Quote, word for word, the portion of the discussion about the Nim programming language below that begins with "I'd like nothing" and ends with "the language forward.".

■ SOURCE TEXT
::::::::

Then offer specifics that contradict mine? It should be easy if all I'm doing is being a contrarian. There are at least a few comments in reply to this post that have echoed my experiences regarding unpleasant interactions with Nim's leadership and community.

I'd like nothing more than for Nim to succeed as a modern systems programming language. Unfortunately, giant egos and personalities constantly get in the way of that goal. There's certainly something holding Nim back from achieving widespread adoption, and if you want to suggest it's me and some sort of concerted effort to toss shade at the language and its evangelists, then that is your perrogative. It certainly isn't moving the language forward.

planetis|4 months ago

Actually, that’s not far from the truth. The reasons are:

Lack of contribution. If someone isn’t doing actual programming work, doesn’t have time management to maintain libraries, or isn’t contributing successful applications, it’s hard to take constant criticism seriously.

Only showing up to complain. Some people disappear for months and then reappear only to complain about design decisions, like "Why were multimethods removed in v3?" or "Why isn’t the pragma syntax like Python’s?" That tends to lead to the assumption that the language is "someone’s toy" just because features change or it’s not a drop-in Python replacement.

Focusing on gossip instead of technical merit. Complaining that a moderator was unfriendly is missing the point. Moderators change over time. The question should be whether the language and the ecosystem are valuable to you, not whether you personally get along with every individual on the forum.

::::::::

Data records
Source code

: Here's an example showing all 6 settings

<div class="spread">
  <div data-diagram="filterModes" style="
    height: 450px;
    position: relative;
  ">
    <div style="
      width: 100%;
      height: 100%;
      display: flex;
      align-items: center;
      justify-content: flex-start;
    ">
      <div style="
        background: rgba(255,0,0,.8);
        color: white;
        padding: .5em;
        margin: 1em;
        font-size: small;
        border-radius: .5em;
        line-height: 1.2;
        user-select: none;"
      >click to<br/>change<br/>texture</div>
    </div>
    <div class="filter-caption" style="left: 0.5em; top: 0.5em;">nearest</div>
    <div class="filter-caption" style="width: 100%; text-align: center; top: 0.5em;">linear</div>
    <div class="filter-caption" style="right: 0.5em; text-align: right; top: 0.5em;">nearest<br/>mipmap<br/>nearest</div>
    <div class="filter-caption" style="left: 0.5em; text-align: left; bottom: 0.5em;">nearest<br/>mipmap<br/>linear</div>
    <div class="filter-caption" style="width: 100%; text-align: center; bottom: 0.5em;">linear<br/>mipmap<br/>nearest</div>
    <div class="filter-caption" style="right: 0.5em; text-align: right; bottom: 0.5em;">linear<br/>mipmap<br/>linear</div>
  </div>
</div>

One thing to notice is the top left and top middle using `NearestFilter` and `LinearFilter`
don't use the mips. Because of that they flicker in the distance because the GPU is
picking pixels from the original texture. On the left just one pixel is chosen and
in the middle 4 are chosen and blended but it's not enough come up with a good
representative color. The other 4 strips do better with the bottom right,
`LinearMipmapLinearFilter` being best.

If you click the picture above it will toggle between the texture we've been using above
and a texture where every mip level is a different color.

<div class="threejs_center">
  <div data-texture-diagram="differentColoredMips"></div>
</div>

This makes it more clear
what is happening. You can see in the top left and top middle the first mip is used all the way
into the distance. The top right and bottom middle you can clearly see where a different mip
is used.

::::::::

■ OUTPUT FOR THIS TASK
I'd like nothing more than for Nim to succeed as a modern systems programming language. Unfortunately, giant egos and personalities constantly get in the way of that goal. There's certainly something holding Nim back from achieving widespread adoption, and if you want to suggest it's me and some sort of concerted effort to toss shade at the language and its evangelists, then that is your perrogative. It certainly isn't moving the language forward.